Nos dirigeants doivent faire preuve du même courage que possédait Tommy Douglas.

par Gary Machan, équipe des politiques et des relations avec les intervenants

Lors d’une conférence nationale commémorant le 50e anniversaire de l’assurance-maladie il y a quelques années, j’ai eu la chance d’être assis à la même table qu’un couple âgé, qui avait fait partie d’une poignée de médecins qui sont sortis des rangs pour appuyer la vision des soins publics au Canada de Tommy Douglas. Lorsqu’on leur a demandé pourquoi ils ont agi ainsi, leur réaction immédiate a été : « C’était la bonne décision à prendre. » Je n’avais aucune idée des représailles qu’ils ont dû subir de la part de leurs collègues. Une hostilité, faut-il le préciser, qui persiste malheureusement aujourd’hui.
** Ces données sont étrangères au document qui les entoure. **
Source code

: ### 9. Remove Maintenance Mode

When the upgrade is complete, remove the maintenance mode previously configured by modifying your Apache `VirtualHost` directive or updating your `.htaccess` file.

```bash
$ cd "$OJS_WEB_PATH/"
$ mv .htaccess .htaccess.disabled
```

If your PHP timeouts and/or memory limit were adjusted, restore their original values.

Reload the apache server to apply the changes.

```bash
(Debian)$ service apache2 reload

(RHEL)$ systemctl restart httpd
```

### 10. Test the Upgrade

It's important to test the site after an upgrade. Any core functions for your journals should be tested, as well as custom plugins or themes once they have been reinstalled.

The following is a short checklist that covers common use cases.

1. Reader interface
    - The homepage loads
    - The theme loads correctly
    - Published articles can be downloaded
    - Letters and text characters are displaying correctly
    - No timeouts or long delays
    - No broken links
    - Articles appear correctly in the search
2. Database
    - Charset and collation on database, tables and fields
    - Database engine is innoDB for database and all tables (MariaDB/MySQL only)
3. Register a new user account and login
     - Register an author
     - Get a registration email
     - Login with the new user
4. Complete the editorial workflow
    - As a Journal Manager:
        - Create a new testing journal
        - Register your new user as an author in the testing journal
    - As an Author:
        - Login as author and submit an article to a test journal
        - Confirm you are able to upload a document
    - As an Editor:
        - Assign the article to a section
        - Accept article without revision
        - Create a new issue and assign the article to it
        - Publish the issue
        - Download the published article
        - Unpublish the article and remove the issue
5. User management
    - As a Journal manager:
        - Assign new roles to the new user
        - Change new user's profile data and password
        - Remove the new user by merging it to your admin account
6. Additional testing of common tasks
Je partage cette anecdote parce que je crois fermement qu’à moins que les responsables de la transformation du système de santé de l’Ontario, et en particulier la première ministre Kathleen Wynne et le ministre de la Santé et des Soins de longue durée Eric Hoskins, démontrent la même vision et le même courage, il est hautement improbable que l’assurance-maladie survive. En dernière analyse, se contenter de construire plus d’hôpitaux et d’embaucher plus de médecins n’est pas la solution. Au mieux, cela nous donnera quelques années de répit.

Pourquoi? Parce que cette mesure ne fait rien pour régler les problèmes systémiques comme la pauvreté et l’isolement social, problèmes auxquels se heurtent tous les jours de nombreux usagers onéreux. Imaginez que vous êtes devant une baignoire qui déborde. Vous avez le choix entre deux options : premièrement, vous pouvez diminuer le débit d’eau, en faisant la promotion de la santé. Ou vous pourriez essayer de trouver plus de seaux, c’est-à-dire offrir plus de soins. À ce jour, l’approche du Ministère a été fortement orientée vers la deuxième option, malgré le fait qu’elle soit non seulement moins efficace, mais aussi beaucoup plus coûteuse.

Prenons le cas du maillon santé de Simcoe-Nord. Ce qui rend cette recherche si déterminante, c’est la mesure dans laquelle elle démontre non seulement l’extrême pauvreté, la faim et l’isolement social de la population desservie par ce maillon santé, mais aussi comment même des investissements modestes pour contrer les déterminants sociaux de la santé ont eu des effets notables, soit des réductions de 30,8 pour cent du nombre de visites à l’urgence, de 45,1 pour cent dans les soins aux patients et de 37,5 pour cent des coûts hospitaliers. Sans parler de l’amélioration considérable de la qualité de vie des patients du maillon santé.

Mais malgré le succès de ce maillon santé novateur, qui s’il est reproduit efficacement à grande échelle pourrait dégager des économies nettes de centaines de millions de dollars, rien dans la récente Loi accordant la priorité aux patients n’offre une définition de la santé, ce qui constitue un signal d’alarme pour l’avenir. La Loi sur la réforme des soins de santé ne contient aucune mesure donnant aux RLISS le mandat de soutenir le travail de promotion de la santé, dont ils ont désespérément besoin pour réussir selon les moyens préconisés par l’ACSO et l’ASPO.

Ce qui me ramène à la question de la vision : la nécessité d’une attitude qui va au-delà des hôpitaux et des médecins, et le courage d’adopter des lois qui aident les fournisseurs de soins primaires à résoudre les problèmes systémiques grâce à la promotion de la santé. Eric Hoskins se montrera-t-il à la hauteur et prendra-t-il la bonne décision, comme ses braves prédécesseurs l’ont fait quand ils ont mis sur pied l’assurance-maladie? La réponse à cette question pourrait bien décider du sort du régime universel des soins de santé en Ontario, sinon dans ce pays.